Thermal characteristic of CNF and lignin samples.

Sample	First Decomposition		Second Decomposition		Third Decomposition
	Residual Mass (%)	Tmax (°C)	Residual Mass (%)	Tmax (°C)	Residual Mass (%)	Tmax (°C)
Lignin_NaOH2%	93.0	105.7	66.4	350.6	3.5	600.5
Lignin_NaOH4%	91.4	105.6	54.9	350.4	0.8	600.8
Lignin_NaOH6%	91.2	105.5	49.6	350.7	1.7	600.6
Commercial lignin	96.1	105.3	76.9	350.9	1.9	600.5
NFC	99.8	105.8	35.5	400.0	30.2	600.0

Figure 9

Thermogravimetric analysis curves for CNF, commercial, and isolated lignin with 10 °C/minute heating rate.

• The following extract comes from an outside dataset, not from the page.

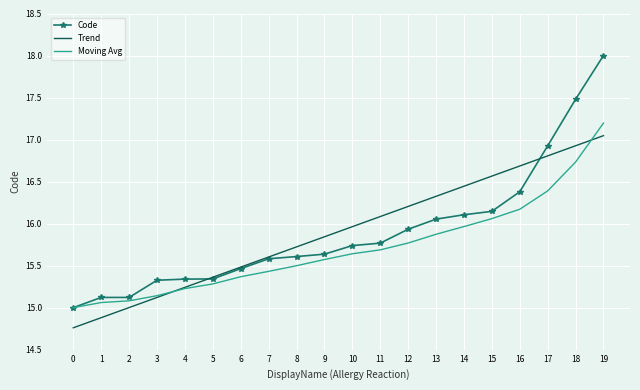

What is the average value of the Moving Avg series?

15.7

Thermogravimetric traces showed thermal degradation temperatures which were attributed to samples weight loss. In Figure 8, the lignin TGA curve showed a three-stage processing time function. First, the dehydration of samples started from room temperature to 100 °C. There was 1%–3% weight loss for isolated lignin and 4% for commercial lignin. At this stage, the moisture content in lignin was removed. Second, the thermal degradation of lignin samples was in the temperature range of 225 to 350 °C. There was almost 50% weight loss for isolated lignin, and the most prominent trend is seen for lignin_NaOH6%. However, the mass decrease for commercial lignin at this step was only approximately 25%. Finally, lignin samples lost almost all of their weight at 600 °C. There were remaining residual masses of 3.5%, 0.8%, 1.7%, and 1.9% for lignin_NaOH2%, lignin_NaOH4%, lignin_NaOH6%, and commercial lignin, respectively.

The TGA trace for CNF also shows three distinct regions. The first one was between room temperature and 100 °C where CNF was dehydrated. The second region was observed from 270 to 400 °C where there was decomposition of CNF to its monomers, D-glucopyranose. Last, decomposition was completed at 600 °C with approximately 30% carbon yield, which was higher than that of lignin. From the data, thermal decomposition of the CNF was higher than that of lignin. Increasing of the crystallinity index of material shifted the thermal decomposition to a higher temperature [37]. The same value also has been reported from different raw materials, such as Alfa fibre [38] and wood [39]. The crystalline regions of CNF act as barriers for the heat transfer, hence they improve the thermal stability of CNF [36].

4. Conclusions

Cellulose nanofibre (CNF) and lignin from palm empty fruit bunches was successfully isolated without by-product. In this study, the isolation of CNF was achieved successfully using steam explosion and lignin using soda pulping methods. It was shown that the method used is effective and efficient. CNFs have diameters between 50 and 100 nm with 72% crystallinity index. Commercial lignin was in powder form with near-spherical morphology, whereas isolated lignin has flaky and rough morphology. Particle size distributions of commercial and isolated lignin are almost the same, between 1 and 300 μm. From UV-visible analysis, lignin has aromatic rings/non-conjugated phenolic groups. Thermal properties demonstrated that CNF has higher thermal stability than lignin associated with high crystallinity of CNF (72%). It can be concluded that lignin and CNF of PEFB have the potential to be used as precursors for carbon fibre and reinforcement materials.